Avelar Ramon Ivo Soares, Mendes Marcelo Henrique Avelar, Muñoz de Páez Betsy Carolina, Araújo Ana Beatriz Silva, Resende Luciane Vilela, Carvalho Elisangela Elena Nunes, Cavalcanti Vytória Piscitelli, de Oliveira Cleiton Lourenço
Departament of Agriculture, Federal University of Lavras, Lavras, Minas Gerais CEP 37203-202, Brazil.
School of Agricultural Sciences of Lavras (ESAL), Federal University of Lavras, Lavras, Minas Gerais CEP 37203-202, Brazil.
ACS Omega. 2025 Aug 26;10(35):39589-39605. doi: 10.1021/acsomega.5c02517. eCollection 2025 Sep 9.
Multivariate analysis techniques can be useful for analyzing data that seeks to separate food plant cultivars according to yield, leaf quality and nutritional value. Thus, we used, validated and compared principal component analysis (PCA), Kohonen's organizable maps (SOM), a nonsupervised competitive learning artificial neural network formed by a grid of (artificial neurons) and multifactorial analysis to differentiate three cultivars of tree ), an unconventional food plant (PANC). For the differentiation, physicochemical variables of the leaves were evaluated in order to determine their sensory quality (total titratable acidity, total soluble solids, pH), antioxidant properties (vitamin C and total phenolics), nutritional and mineral composition (centesimal composition and macro and microelements), and yield results indicate that the highest leaf yield occurred in the first cutting for the three varieties evaluated, the nutritional quality of the leaves increased progressively as the experiment progressed, reaching significantly higher values in the third cut for some macro and micronutrients: Ca (278.9 g kg), Mg (64.1 9 g kg), S (2.53 g kg), Fe (1.78 g kg), Mn (1.93 mg 100 g). Among the varieties evaluated, SG stood out for presenting the best antioxidant properties, due to the highest concentration of ascorbic acid (355.18 mg 100 g) and total phenolics (569.2 mg GAE 100 g) in the second cut, along with a significantly higher average of free radical scavenging (SRL = 17.4%) when compared to PP and PR with values of 14.0 and 9.1%, respectively. According to the validation of the multivariate methods, all were suitable for analyzing the data obtained. SOM and PCA showed similar results, but PCA needed three components to be able to explain 75% of the data in a three-dimensional graph, while SOM made it possible to more efficiently explore the tendency to group the samples into seven groups according to the similarities and differences in the variables evaluated. This is due to its ability to reduce the size of the data and maintain a true representation of the relevant properties of the input vectors, generating a two-dimensional map that allows the results to be easily visualized.

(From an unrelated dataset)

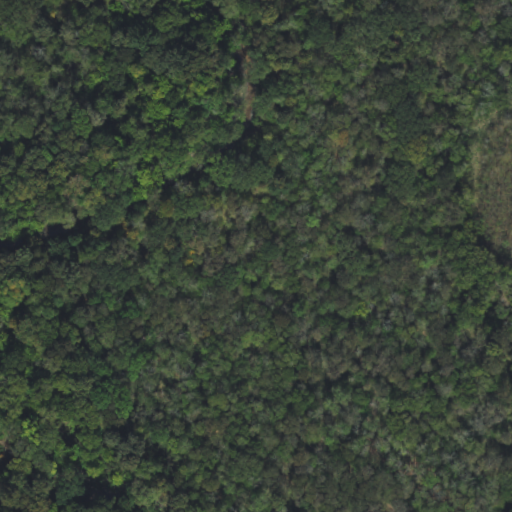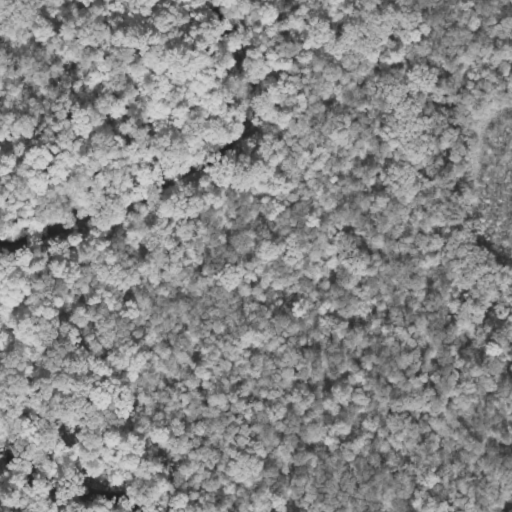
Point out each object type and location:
river: (43, 242)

多元分析技术对于分析旨在根据产量、叶片质量和营养价值来区分食用植物品种的数据可能很有用。因此,我们使用、验证并比较了主成分分析(PCA)、科霍宁自组织映射(SOM)(一种由(人工神经元)网格构成的无监督竞争学习人工神经网络)和多因素分析,以区分三种树品种,一种非常规食用植物(PANC)。为了进行区分,对叶片的理化变量进行了评估,以确定其感官质量(总可滴定酸度、总可溶性固形物、pH值)、抗氧化特性(维生素C和总酚类)、营养和矿物质组成(百分组成以及常量和微量元素),产量结果表明,在所评估的三个品种中,第一次刈割时叶片产量最高,随着实验的进行,叶片的营养质量逐渐提高,在第三次刈割时,一些常量和微量营养素达到了显著更高的值:钙(278.9克/千克)、镁(64.19克/千克)、硫(2.53克/千克)、铁(1.78克/千克)、锰(1.93毫克/100克)。在所评估的品种中,SG表现突出,具有最佳的抗氧化特性,因为在第二次刈割时,其抗坏血酸(355.18毫克/100克)和总酚类(569.2毫克没食子酸当量/100克)的浓度最高,与PP和PR相比,其平均自由基清除率(SRL = 17.4%)也显著更高,PP和PR的值分别为14.0%和9.1%。根据多元方法的验证,所有方法都适用于分析所获得的数据。SOM和PCA显示出相似的结果,但PCA需要三个成分才能在三维图中解释75%的数据,而SOM能够更有效地探索根据所评估变量的异同将样本分组为七组的趋势。这是由于它能够减小数据规模并保持输入向量相关属性的真实表示,生成一个二维图,使结果易于可视化。